Tax Avoidance Enabler Penalties

Published / Last Updated on 17/11/2017

Tax Avoidance Enabler Penalties.

The Finance Bill 2017 has made provision for significant fines and penalties for not just people who use tax avoidance schemes but also the so called ‘enablers’ i.e. the provider of the scheme and any advisers involved in the same tax avoidance scheme chain.

Not only will the tax ‘avoided’ be payable in full.  If HMRC wins any legal case it contests and takes to court via a 1st Tier Tax Tribunal, all people involved will also face fines and penalties:

  • The individual or company benefitting from the tax avoidance scheme = 100% penalty (i.e. pay the avoided tax plus a 100% fine equivalent), effectively doubling the total paid.
  • The supplier and adviser and all involved = 100% penalties each

Independent advisers are equally at risk.

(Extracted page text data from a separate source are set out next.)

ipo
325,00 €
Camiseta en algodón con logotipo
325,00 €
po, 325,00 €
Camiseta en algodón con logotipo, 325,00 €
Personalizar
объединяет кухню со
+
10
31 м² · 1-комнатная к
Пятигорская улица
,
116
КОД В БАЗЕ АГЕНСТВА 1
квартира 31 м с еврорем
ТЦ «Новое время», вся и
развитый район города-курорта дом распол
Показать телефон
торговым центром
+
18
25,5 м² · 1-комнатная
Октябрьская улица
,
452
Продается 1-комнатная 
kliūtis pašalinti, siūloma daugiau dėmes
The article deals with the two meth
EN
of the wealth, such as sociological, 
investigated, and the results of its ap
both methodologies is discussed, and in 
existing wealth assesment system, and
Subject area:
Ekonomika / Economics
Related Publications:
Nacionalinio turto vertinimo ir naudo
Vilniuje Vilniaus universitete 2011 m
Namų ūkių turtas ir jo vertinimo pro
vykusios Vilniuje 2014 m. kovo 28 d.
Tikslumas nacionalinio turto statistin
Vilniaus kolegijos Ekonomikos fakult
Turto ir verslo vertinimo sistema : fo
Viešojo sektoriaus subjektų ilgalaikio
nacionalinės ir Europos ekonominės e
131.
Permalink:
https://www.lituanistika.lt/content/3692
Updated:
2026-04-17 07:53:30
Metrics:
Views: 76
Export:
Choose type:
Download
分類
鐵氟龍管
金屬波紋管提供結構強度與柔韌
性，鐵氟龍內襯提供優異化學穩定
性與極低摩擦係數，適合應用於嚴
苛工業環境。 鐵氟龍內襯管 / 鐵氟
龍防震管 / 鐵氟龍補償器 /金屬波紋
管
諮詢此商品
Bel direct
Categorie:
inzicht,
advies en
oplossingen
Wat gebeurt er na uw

Many ‘clients’ have used a defence that if they took advice from a non-independent adviser they then claim they had taken ‘reasonable care’ to avoid breaking the law.  This has now been quashed and the only defence for reasonable care will be if the client takes advice from and an independent adviser.

Our position

We have never and never will give advice on tax mitigation schemes that have not been tested and approved by HMRC.  There are so many legal ways to make money, save money and pay less tax.  Why try and be a ‘clever dick’?  If tax is due it is due, if there are legal tax breaks, incentives and ways to plan for your estate or inheritance tax mitigation, the use them.